**DATA SHOWN**
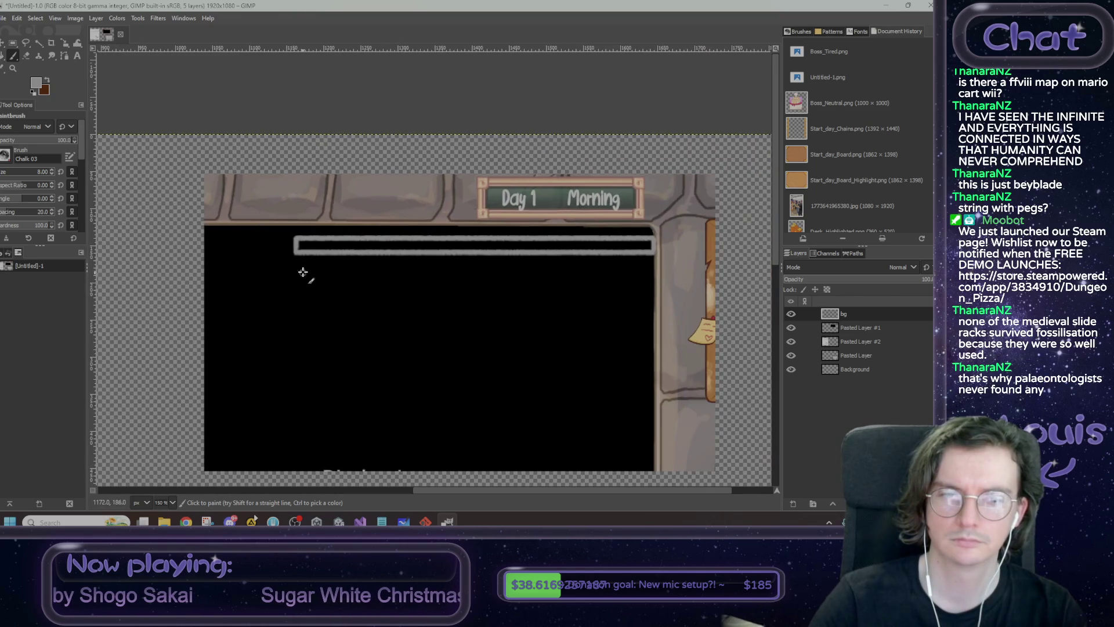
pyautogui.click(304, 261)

* * *

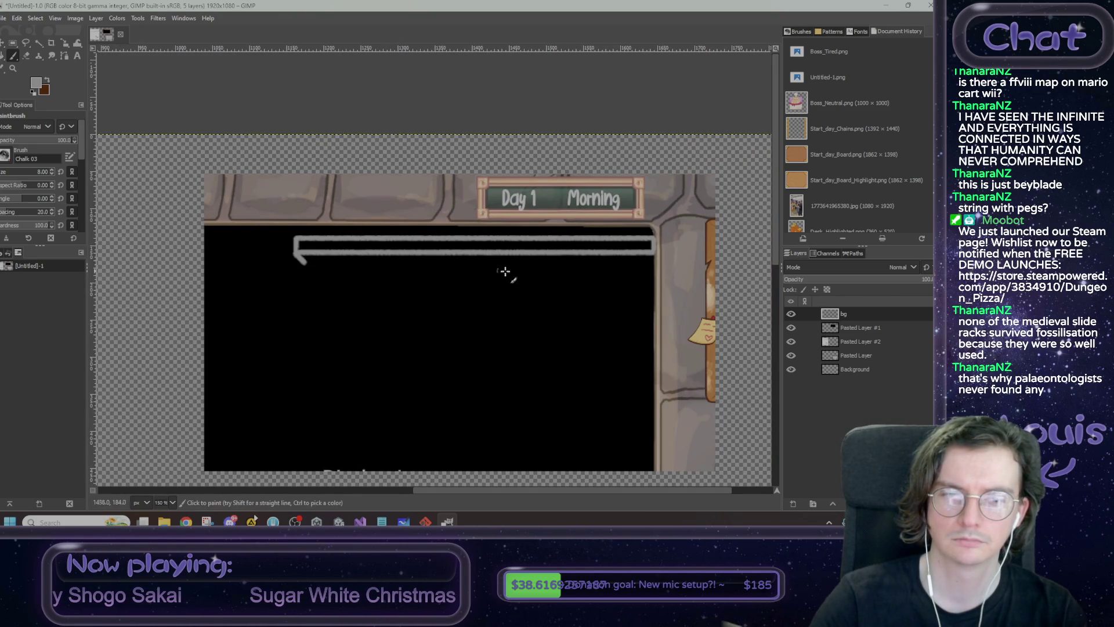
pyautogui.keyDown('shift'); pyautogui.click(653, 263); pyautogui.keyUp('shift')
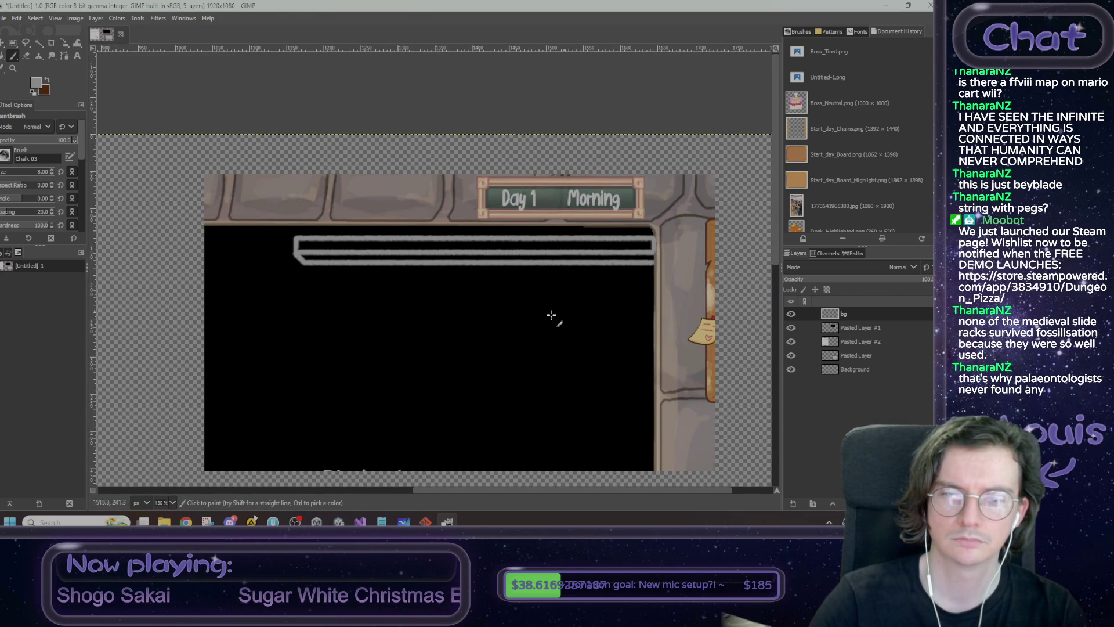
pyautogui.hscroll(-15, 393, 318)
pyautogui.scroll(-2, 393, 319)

==

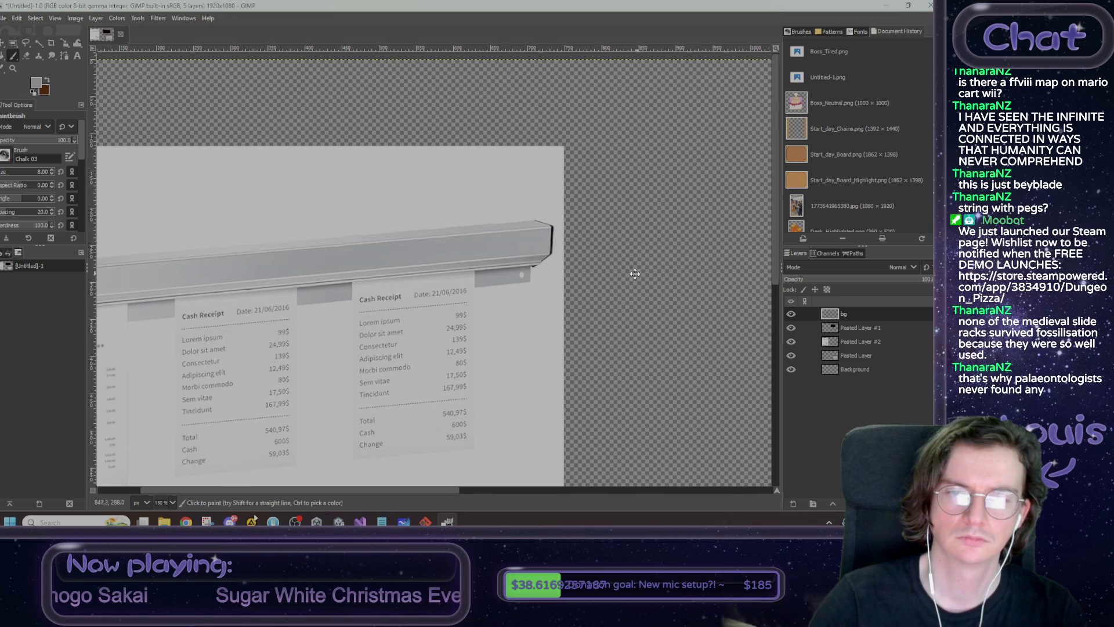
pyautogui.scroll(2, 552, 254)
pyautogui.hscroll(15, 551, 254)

**GOAL OF THE EXERCISE**
Starting with the line above that holds "pyautogui.keyDown('shift'); pyautogui.click(653, 263);", restate each line word for word up to and including the line that holds "pyautogui.scroll(-2, 393, 319)". Drop the pictures.

**SOLUTION TO THE EXERCISE**
pyautogui.keyDown('shift'); pyautogui.click(653, 263); pyautogui.keyUp('shift')
pyautogui.hscroll(-15, 393, 318)
pyautogui.scroll(-2, 393, 319)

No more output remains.